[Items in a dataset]

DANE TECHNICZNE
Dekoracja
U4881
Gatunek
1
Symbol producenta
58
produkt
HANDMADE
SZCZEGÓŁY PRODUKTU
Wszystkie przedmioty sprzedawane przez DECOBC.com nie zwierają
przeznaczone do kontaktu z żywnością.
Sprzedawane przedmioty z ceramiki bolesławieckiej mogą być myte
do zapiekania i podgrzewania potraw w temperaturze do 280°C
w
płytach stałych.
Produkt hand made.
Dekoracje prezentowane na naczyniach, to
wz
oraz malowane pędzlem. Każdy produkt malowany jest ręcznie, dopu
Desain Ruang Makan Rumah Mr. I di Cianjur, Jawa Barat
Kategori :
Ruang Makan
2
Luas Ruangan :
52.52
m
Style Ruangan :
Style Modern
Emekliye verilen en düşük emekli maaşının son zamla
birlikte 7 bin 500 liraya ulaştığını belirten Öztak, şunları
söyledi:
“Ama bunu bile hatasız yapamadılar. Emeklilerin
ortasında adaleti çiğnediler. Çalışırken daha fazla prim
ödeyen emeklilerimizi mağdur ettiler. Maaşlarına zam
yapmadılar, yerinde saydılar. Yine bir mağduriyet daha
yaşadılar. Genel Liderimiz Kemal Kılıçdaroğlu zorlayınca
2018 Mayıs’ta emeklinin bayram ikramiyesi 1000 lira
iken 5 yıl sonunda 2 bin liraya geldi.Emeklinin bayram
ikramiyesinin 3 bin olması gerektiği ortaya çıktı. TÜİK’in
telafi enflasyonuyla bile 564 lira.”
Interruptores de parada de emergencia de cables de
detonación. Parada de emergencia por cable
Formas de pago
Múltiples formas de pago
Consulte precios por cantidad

**Task objective**
Copy out the records word for word, from the first line through the line that contains "Múltiples formas de pago".

**Your solution**
DANE TECHNICZNE
Dekoracja
U4881
Gatunek
1
Symbol producenta
58
produkt
HANDMADE
SZCZEGÓŁY PRODUKTU
Wszystkie przedmioty sprzedawane przez DECOBC.com nie zwierają
przeznaczone do kontaktu z żywnością.
Sprzedawane przedmioty z ceramiki bolesławieckiej mogą być myte
do zapiekania i podgrzewania potraw w temperaturze do 280°C
w
płytach stałych.
Produkt hand made.
Dekoracje prezentowane na naczyniach, to
wz
oraz malowane pędzlem. Każdy produkt malowany jest ręcznie, dopu
Desain Ruang Makan Rumah Mr. I di Cianjur, Jawa Barat
Kategori :
Ruang Makan
2
Luas Ruangan :
52.52
m
Style Ruangan :
Style Modern
Emekliye verilen en düşük emekli maaşının son zamla
birlikte 7 bin 500 liraya ulaştığını belirten Öztak, şunları
söyledi:
“Ama bunu bile hatasız yapamadılar. Emeklilerin
ortasında adaleti çiğnediler. Çalışırken daha fazla prim
ödeyen emeklilerimizi mağdur ettiler. Maaşlarına zam
yapmadılar, yerinde saydılar. Yine bir mağduriyet daha
yaşadılar. Genel Liderimiz Kemal Kılıçdaroğlu zorlayınca
2018 Mayıs’ta emeklinin bayram ikramiyesi 1000 lira
iken 5 yıl sonunda 2 bin liraya geldi.Emeklinin bayram
ikramiyesinin 3 bin olması gerektiği ortaya çıktı. TÜİK’in
telafi enflasyonuyla bile 564 lira.”
Interruptores de parada de emergencia de cables de
detonación. Parada de emergencia por cable
Formas de pago
Múltiples formas de pago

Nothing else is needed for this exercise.